The firm also has a history of helping governments market their policies, no matter how harmful those policies may have been. Along with its work advising hostile autocratic governments, McKinsey also advised the U.S. immigration authorities working to separate families at the U.S.-Mexico border.

According to a recent book about the firm by The New York Times reporters Walt Bogdanich and Michael Forsythe, while McKinsey might attempt to maintain a positive image as a company, employees on the inside hold no illusions about their morals.

"There was never ever, ever an attempt to be anything other than what they were - 'We are the sharks and that's why we are the best and everyone wants to work here because we are the sharks,'" one college graduate told the writers about why graduates choose to work with the company. "And that's refreshing.
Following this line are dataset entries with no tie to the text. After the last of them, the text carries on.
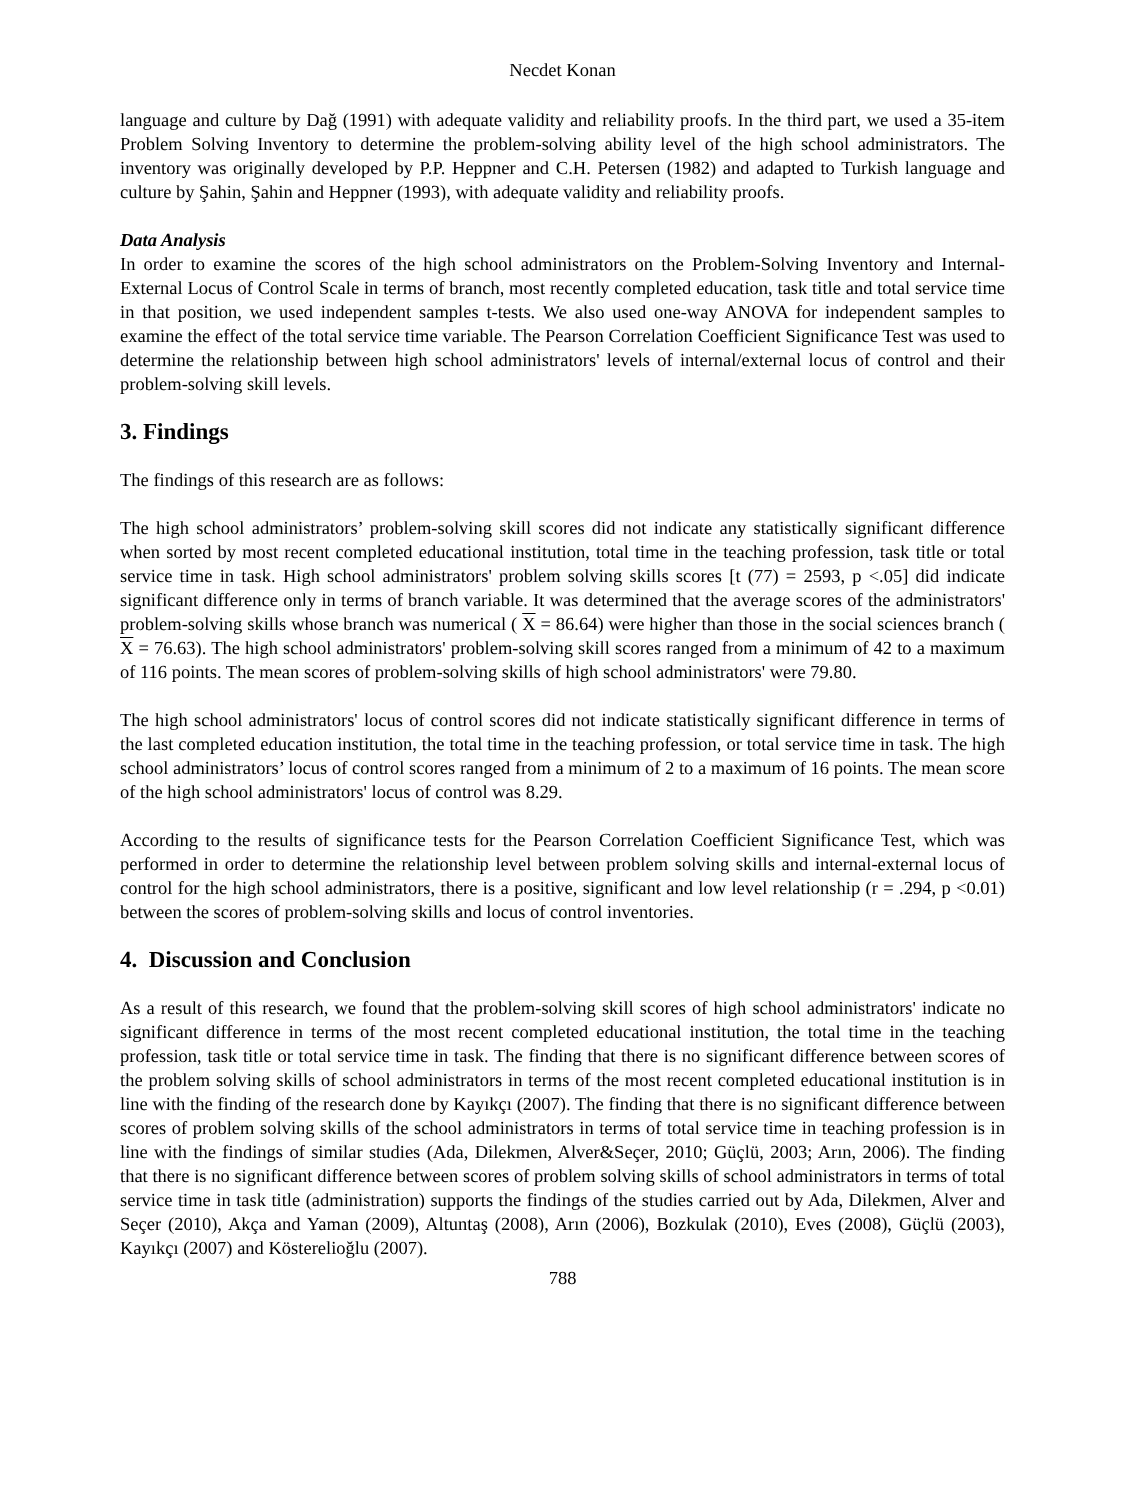Necdet Konan
language and culture by Dağ (1991) with adequate validity and reliability proofs. In the third part, we used a 35-item Problem Solving Inventory to determine the problem-solving ability level of the high school administrators. The inventory was originally developed by P.P. Heppner and C.H. Petersen (1982) and adapted to Turkish language and culture by Şahin, Şahin and Heppner (1993), with adequate validity and reliability proofs.
Data Analysis
In order to examine the scores of the high school administrators on the Problem-Solving Inventory and Internal-External Locus of Control Scale in terms of branch, most recently completed education, task title and total service time in that position, we used independent samples t-tests. We also used one-way ANOVA for independent samples to examine the effect of the total service time variable. The Pearson Correlation Coefficient Significance Test was used to determine the relationship between high school administrators' levels of internal/external locus of control and their problem-solving skill levels.
3. Findings
The findings of this research are as follows:
The high school administrators’ problem-solving skill scores did not indicate any statistically significant difference when sorted by most recent completed educational institution, total time in the teaching profession, task title or total service time in task. High school administrators' problem solving skills scores [t (77) = 2593, p <.05] did indicate significant difference only in terms of branch variable. It was determined that the average scores of the administrators' problem-solving skills whose branch was numerical ( X = 86.64) were higher than those in the social sciences branch ( X = 76.63). The high school administrators' problem-solving skill scores ranged from a minimum of 42 to a maximum of 116 points. The mean scores of problem-solving skills of high school administrators' were 79.80.
The high school administrators' locus of control scores did not indicate statistically significant difference in terms of the last completed education institution, the total time in the teaching profession, or total service time in task. The high school administrators’ locus of control scores ranged from a minimum of 2 to a maximum of 16 points. The mean score of the high school administrators' locus of control was 8.29.
According to the results of significance tests for the Pearson Correlation Coefficient Significance Test, which was performed in order to determine the relationship level between problem solving skills and internal-external locus of control for the high school administrators, there is a positive, significant and low level relationship (r = .294, p <0.01) between the scores of problem-solving skills and locus of control inventories.
4. Discussion and Conclusion
As a result of this research, we found that the problem-solving skill scores of high school administrators' indicate no significant difference in terms of the most recent completed educational institution, the total time in the teaching profession, task title or total service time in task. The finding that there is no significant difference between scores of the problem solving skills of school administrators in terms of the most recent completed educational institution is in line with the finding of the research done by Kayıkçı (2007). The finding that there is no significant difference between scores of problem solving skills of the school administrators in terms of total service time in teaching profession is in line with the findings of similar studies (Ada, Dilekmen, Alver&Seçer, 2010; Güçlü, 2003; Arın, 2006). The finding that there is no significant difference between scores of problem solving skills of school administrators in terms of total service time in task title (administration) supports the findings of the studies carried out by Ada, Dilekmen, Alver and Seçer (2010), Akça and Yaman (2009), Altuntaş (2008), Arın (2006), Bozkulak (2010), Eves (2008), Güçlü (2003), Kayıkçı (2007) and Kösterelioğlu (2007).
788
No one was lying to themselves at night."

Those same employees have gone on to play a large role in McKinsey's more invisible influence: Senator Tom Cotton, former-Meta COO Sheryl Sandberg, and Transportation Secretary and former-presidential candidate Pete Buttigieg are just a few of the powerful people who once worked at McKinsey.

"Because the firm won't identify clients or disclose the advice it gives," Bogdanich and Forsythe wrote. "Americans and, increasingly, people the world over are largely unaware of the profound influence McKinsey exerts over their lives, from the cost and quality of their medical care to the jobs that pay for their children's education."